> _TASK GOAL_
Take the lines below beginning at the line that has "Куплю бородатую агаму" and stopping after the line that has "Куплю Агам Гардунов", and print them exactly as they are, with no other lines.

(Transcribed page contents)

▶

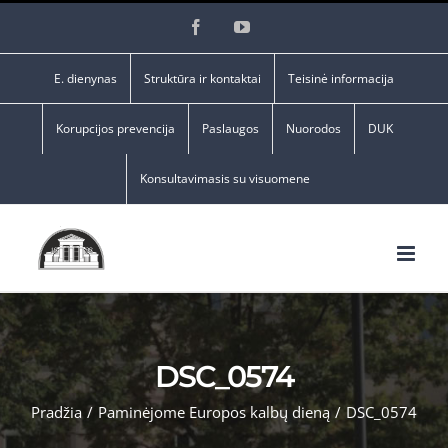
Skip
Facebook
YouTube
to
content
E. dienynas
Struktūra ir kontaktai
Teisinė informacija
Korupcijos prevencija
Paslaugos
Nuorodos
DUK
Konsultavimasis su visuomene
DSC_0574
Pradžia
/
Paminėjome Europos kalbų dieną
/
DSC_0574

◀
▶

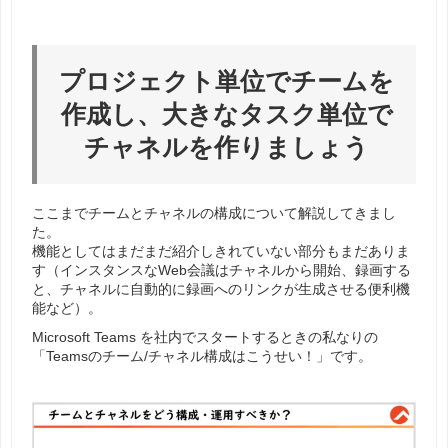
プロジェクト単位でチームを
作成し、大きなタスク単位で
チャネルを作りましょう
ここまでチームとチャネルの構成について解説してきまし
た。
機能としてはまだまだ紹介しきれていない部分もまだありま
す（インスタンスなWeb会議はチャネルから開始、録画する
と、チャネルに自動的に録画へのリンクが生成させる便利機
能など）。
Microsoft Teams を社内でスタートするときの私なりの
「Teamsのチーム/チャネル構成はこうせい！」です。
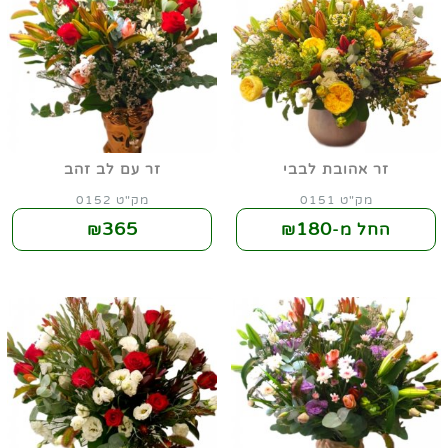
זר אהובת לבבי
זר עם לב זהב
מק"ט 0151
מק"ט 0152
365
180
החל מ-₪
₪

◀
▶

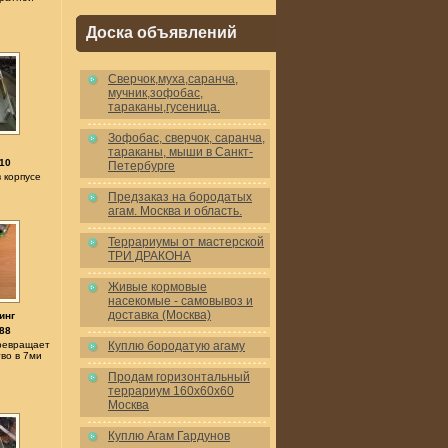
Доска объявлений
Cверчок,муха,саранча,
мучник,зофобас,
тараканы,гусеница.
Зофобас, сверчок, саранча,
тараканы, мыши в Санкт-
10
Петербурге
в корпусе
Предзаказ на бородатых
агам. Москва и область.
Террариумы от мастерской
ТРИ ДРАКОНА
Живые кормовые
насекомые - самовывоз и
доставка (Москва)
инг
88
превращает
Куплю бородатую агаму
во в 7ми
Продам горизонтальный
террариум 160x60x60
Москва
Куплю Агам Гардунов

◀

> _ANSWER TO THE EXERCISE_
Куплю бородатую агаму
во в 7ми
Продам горизонтальный
террариум 160x60x60
Москва
Куплю Агам Гардунов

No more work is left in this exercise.